> SOURCE EXTRACT:
========
66 Days Away from Bama Kickoff: Roger Shultz
Each day counting down to Alabama's Week 1 matchup with Utah State, I will highlight one former player whose jersey number coincides with the amount of days until the game. It's back to the center position today as we look at one of the best to ever do it at Alabama, Roger Shultz.
Roger Shultz played for the Crimson Tide from 1986-1990, suiting up for three different head coaches during a tumultuous time in program history. A highly touted center out of Peachtree High School in Atlanta, GA, Shultz was recruited by then-Alabama coach Ray Perkins.
Perkins, who left the Crimson Tide after Shultz's freshman season, noticed the 6-foot-2, 250 lb. center while actually on a recruiting visit for another prospect who also played at Alabama, quarterback Billy Ray.
========
> DATA FOR REVIEW:
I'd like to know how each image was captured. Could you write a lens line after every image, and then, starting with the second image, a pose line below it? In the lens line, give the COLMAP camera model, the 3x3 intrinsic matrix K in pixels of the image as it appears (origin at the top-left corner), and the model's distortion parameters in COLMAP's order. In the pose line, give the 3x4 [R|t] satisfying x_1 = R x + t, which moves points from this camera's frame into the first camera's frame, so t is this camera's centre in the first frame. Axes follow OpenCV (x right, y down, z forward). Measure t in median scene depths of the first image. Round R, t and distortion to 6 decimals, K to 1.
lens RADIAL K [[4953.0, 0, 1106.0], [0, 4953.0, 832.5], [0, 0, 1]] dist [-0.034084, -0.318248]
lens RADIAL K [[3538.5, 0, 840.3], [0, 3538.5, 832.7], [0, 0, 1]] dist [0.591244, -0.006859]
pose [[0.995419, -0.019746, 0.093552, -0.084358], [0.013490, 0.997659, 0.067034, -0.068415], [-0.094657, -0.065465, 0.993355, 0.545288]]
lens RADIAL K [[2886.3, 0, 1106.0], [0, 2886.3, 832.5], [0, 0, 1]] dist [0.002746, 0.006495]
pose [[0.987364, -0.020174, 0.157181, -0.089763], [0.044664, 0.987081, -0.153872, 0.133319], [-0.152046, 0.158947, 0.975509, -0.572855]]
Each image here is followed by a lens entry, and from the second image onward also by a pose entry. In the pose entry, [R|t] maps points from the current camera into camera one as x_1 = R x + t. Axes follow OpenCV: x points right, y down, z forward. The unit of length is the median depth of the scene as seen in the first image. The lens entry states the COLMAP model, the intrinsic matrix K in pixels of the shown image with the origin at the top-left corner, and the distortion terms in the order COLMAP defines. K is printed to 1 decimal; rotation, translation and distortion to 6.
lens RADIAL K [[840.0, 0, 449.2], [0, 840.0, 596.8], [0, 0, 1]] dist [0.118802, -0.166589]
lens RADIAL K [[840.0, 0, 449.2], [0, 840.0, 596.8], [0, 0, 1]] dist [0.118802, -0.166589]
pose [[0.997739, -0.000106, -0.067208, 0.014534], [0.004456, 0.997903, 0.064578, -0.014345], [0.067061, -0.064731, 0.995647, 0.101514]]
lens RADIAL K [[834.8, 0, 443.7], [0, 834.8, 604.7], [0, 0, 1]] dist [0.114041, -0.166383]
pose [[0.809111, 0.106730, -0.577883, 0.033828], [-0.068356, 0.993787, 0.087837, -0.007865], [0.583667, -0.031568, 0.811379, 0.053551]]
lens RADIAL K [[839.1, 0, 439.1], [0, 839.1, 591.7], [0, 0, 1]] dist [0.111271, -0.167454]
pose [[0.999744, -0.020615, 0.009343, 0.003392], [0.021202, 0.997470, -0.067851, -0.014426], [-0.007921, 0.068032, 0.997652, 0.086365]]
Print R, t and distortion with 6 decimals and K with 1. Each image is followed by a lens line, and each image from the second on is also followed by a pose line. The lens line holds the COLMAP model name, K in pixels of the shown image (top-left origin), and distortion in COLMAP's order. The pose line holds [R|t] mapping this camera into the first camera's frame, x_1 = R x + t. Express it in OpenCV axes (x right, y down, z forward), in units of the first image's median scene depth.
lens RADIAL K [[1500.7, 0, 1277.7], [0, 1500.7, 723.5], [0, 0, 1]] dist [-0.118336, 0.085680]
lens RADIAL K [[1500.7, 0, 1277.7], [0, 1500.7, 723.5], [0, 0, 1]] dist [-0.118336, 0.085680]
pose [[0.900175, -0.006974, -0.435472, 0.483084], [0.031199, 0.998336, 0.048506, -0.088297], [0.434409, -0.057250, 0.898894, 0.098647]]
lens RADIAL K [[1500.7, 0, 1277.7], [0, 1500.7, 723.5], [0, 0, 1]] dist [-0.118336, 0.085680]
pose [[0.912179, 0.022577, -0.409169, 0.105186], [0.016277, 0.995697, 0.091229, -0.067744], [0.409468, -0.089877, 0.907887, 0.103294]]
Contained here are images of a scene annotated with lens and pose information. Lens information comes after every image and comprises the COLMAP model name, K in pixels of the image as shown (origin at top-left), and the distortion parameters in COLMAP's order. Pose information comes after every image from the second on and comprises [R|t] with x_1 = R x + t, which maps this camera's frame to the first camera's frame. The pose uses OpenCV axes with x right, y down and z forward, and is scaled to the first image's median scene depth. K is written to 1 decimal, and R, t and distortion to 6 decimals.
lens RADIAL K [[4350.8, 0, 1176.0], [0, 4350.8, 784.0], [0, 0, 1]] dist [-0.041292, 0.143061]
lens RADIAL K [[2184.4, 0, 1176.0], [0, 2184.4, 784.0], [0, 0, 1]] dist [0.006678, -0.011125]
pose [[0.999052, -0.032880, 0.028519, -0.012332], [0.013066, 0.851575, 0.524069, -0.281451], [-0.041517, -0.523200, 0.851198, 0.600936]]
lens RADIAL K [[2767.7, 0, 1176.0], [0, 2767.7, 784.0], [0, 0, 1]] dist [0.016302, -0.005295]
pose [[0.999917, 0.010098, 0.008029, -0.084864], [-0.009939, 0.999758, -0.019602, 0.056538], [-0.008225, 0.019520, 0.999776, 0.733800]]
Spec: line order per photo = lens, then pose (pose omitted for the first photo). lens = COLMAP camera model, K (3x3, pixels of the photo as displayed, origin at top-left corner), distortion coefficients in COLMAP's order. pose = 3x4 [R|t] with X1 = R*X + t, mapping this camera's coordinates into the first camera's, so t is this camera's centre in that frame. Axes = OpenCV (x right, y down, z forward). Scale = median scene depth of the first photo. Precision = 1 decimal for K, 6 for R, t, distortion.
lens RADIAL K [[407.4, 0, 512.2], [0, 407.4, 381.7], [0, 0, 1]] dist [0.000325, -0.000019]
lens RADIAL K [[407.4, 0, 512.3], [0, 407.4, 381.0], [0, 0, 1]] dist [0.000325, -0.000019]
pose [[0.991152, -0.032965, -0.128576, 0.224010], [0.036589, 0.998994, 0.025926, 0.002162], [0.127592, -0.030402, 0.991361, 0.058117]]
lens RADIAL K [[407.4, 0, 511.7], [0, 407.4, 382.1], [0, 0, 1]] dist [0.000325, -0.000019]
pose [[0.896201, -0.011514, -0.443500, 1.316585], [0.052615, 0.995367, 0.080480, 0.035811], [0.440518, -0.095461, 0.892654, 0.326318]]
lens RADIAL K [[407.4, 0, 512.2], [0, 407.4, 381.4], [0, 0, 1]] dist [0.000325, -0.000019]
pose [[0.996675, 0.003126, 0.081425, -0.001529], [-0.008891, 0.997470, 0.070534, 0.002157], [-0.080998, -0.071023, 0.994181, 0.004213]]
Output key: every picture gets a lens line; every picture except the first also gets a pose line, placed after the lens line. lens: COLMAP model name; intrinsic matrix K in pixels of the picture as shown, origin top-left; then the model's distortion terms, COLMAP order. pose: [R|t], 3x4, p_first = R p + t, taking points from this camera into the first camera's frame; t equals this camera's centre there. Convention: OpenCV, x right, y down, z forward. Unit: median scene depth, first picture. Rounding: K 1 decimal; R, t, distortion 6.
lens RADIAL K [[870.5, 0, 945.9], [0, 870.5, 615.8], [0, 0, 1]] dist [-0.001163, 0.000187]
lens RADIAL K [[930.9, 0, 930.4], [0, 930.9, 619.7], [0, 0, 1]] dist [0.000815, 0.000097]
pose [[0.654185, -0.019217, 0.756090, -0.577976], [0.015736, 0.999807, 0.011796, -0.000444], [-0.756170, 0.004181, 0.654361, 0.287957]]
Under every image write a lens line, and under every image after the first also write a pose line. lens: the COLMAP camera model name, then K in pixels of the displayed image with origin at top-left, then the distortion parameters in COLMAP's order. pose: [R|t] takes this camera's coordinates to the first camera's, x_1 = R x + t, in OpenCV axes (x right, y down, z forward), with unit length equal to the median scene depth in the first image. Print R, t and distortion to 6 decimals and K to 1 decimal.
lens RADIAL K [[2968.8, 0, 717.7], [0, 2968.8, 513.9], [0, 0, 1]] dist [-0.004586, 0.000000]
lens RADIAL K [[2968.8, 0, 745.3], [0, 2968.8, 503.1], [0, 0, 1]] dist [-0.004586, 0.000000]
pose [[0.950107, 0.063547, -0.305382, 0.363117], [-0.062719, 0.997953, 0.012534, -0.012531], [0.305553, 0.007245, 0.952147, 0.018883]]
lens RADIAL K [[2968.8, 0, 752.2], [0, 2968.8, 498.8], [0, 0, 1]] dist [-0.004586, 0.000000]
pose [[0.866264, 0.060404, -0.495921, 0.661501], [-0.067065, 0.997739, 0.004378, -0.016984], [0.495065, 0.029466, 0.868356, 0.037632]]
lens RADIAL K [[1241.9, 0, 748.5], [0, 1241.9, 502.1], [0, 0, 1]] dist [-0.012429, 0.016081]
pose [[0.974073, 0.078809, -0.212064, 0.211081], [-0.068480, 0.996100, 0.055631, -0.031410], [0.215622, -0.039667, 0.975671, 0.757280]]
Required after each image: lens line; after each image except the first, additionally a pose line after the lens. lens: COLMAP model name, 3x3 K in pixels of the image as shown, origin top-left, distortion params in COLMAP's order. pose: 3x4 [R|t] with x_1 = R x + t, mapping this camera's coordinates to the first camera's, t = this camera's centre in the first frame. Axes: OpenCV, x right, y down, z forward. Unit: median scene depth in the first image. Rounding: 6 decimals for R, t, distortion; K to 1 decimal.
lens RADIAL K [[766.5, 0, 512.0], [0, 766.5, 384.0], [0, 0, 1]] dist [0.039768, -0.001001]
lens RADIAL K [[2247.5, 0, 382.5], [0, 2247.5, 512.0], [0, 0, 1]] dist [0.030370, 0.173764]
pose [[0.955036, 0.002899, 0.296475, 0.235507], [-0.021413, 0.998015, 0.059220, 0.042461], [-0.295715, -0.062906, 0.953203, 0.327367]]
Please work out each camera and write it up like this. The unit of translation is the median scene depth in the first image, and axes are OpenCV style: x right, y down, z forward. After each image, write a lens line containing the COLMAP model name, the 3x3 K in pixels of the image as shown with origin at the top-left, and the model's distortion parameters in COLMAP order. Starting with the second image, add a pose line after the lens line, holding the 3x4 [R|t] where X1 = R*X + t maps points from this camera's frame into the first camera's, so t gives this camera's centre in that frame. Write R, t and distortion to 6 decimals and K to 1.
========
> REQUIRED ACTION 1:
In the Roger Shultz countdown piece, why is Shultz the player featured on this particular day? Answer in one to three sentences.
> REQUIRED ACTION 2:
According to the Roger Shultz piece, what high school did Shultz attend?
> REQUIRED ACTION 3:
Carry the Roger Shultz profile forward from its final sentence.

> ANSWER AREA 1:
Each day leading up to Alabama's Week 1 game against Utah State, the series features a former player whose jersey number matches the number of days left before kickoff. This entry comes 66 days before the game, so it features Shultz.

> ANSWER AREA 2:
Peachtree High School in Atlanta, GA.

> ANSWER AREA 3:
In an interview with Tim Gayle of The Montgomery Independent in 2021, Shultz spoke on his recruitment, saying, "Billy Ray was a big-time recruit at nearby [Dunwoody High School]," Shultz continued, "I think it was like, you can come see Billy at 10:30 and the coach would get there at 9:45 and say ‘I’ll just hop over here to Peachtree.’ I kind of think that’s how it happened, [Perkins] had to kill time before he had to see Billy Ray and he just started liking me."
After Shultz's redshirt freshman season with the Tide, Alabama brought in Bill Curry as its next head coach, ushering in what at times looked to be another dominant dynasty. Shultz took over as the starting center for three seasons under Curry, but contract disputes between the coach and the university brought his tenure to a halt, leaving the program without a head coach once more.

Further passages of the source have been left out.